So I gave it a try.  

Thus was born, "Adelaide", "Kathryn" and "Marinda".  (Yeah, I liked the name Adelaide. Moving to Australia fixed me of that soon enough.)

Oh dear.  I did not do a very good job of it. I'd barely finished rough drafts of the novels, but they were sad imitations of the torrid 80's Romance I'd secretly enjoyed. My novels were tepid, boring and tedious. Dull. Snooze-worthy. Trunkable. I still had a lot to learn Craft-wise.

Can't even remember much about the novels, other than one of my heroines fell in love with the town Mortician.

Ah well.  We all gotta make mistakes. These were mine.  About the only thing I learned from these novels was that I should not be writing Western Romance.  My feet are firmly planted in the nice, secure world of Speculative Fiction.

Either about this time, or soon after, the misc.writing Usenet newsgroup (and specifically Erin Cashier) put me on to the Online Writing Workshop for Science Fiction and Fantasy (OWW-SFF, or simply the 'Orkshop).
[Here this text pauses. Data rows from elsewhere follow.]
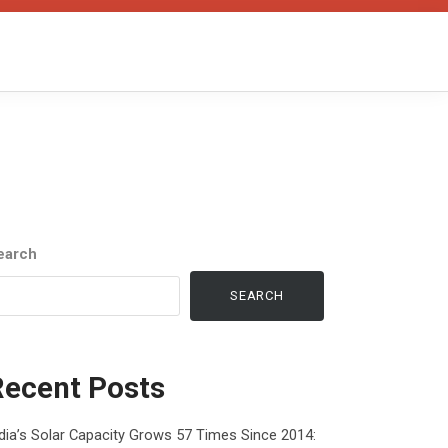
earch
SEARCH
Recent Posts
dia’s Solar Capacity Grows 57 Times Since 2014: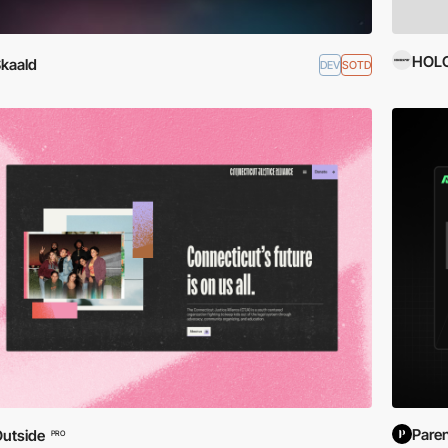
HOL
kaald
DEV
SOTD
Pare
utside
PRO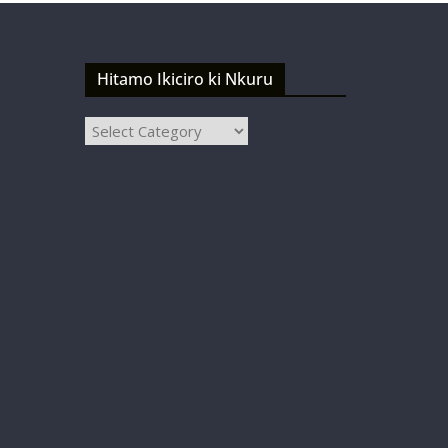
Hitamo Ikiciro ki Nkuru
Hitamo
Ikiciro
ki
Nkuru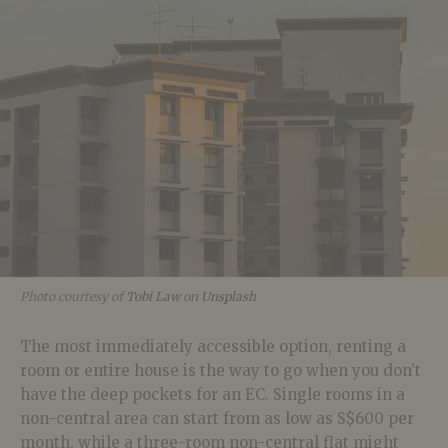
Photo courtesy of
Tobi Law
on
Unsplash
The most immediately accessible option, renting a
room or entire house is the way to go when you don’t
have the deep pockets for an EC. Single rooms in a
non-central area can start from as low as S$600 per
month, while a three-room non-central flat might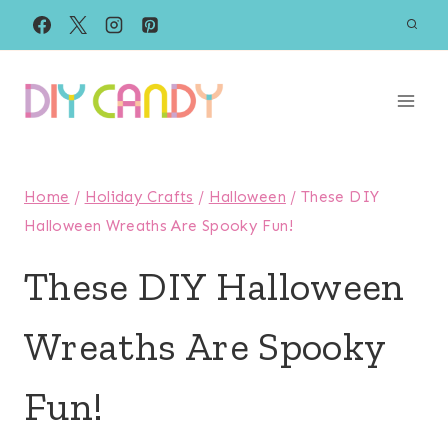
Skip
to
content
Home
/
Holiday Crafts
/
Halloween
/
These DIY
Halloween Wreaths Are Spooky Fun!
These DIY Halloween
Wreaths Are Spooky
Fun!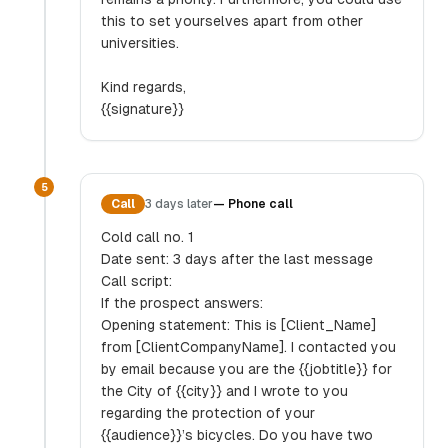
this to set yourselves apart from other
universities.
Kind regards,
{{signature}}
5
Call
3 days later
—
Phone call
Cold call no. 1
Date sent: 3 days after the last message
Call script:
If the prospect answers:
Opening statement: This is [Client_Name]
from [ClientCompanyName]. I contacted you
by email because you are the {{jobtitle}} for
the City of {{city}} and I wrote to you
regarding the protection of your
{{audience}}’s bicycles. Do you have two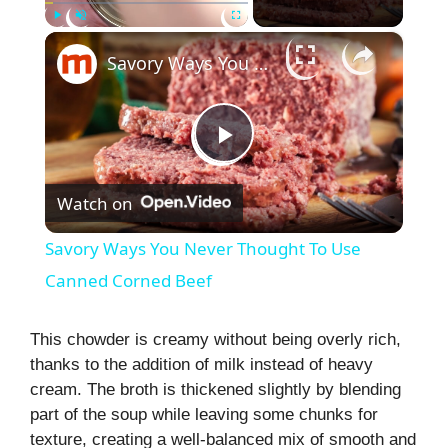
×
Play
Unmute
Fullscreen
Savory Ways You Never Thought To Use Canned Corned Beef
P
Watch on
l
Savory Ways You Never Thought To Use
a
Canned Corned Beef
y
This chowder is creamy without being overly rich,
thanks to the addition of milk instead of heavy
cream. The broth is thickened slightly by blending
V
part of the soup while leaving some chunks for
texture, creating a well-balanced mix of smooth and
Back then, it was sponsored by Del Rey and was free. Now it requires paid memberships. Still, it was worth every penny to me.

Man, I love that place! It is responsible for taking me from an apprentice writer to a journeyman.  I can't recommend it enough.  Granted, it better serves short story writers, but the workshop environment taught me more about the Craft than anything else.  I also met some really great people who went on to become really great authors.

People you know and read. OWW is The Place that Birthed This Generation of Authors. 

I cheerfully trunked those three horrid novels and got back to what I love: Fantasy.

Her Grace has some pretty bad novels in her trunk. Don't bother asking to see them. They really aren't that good.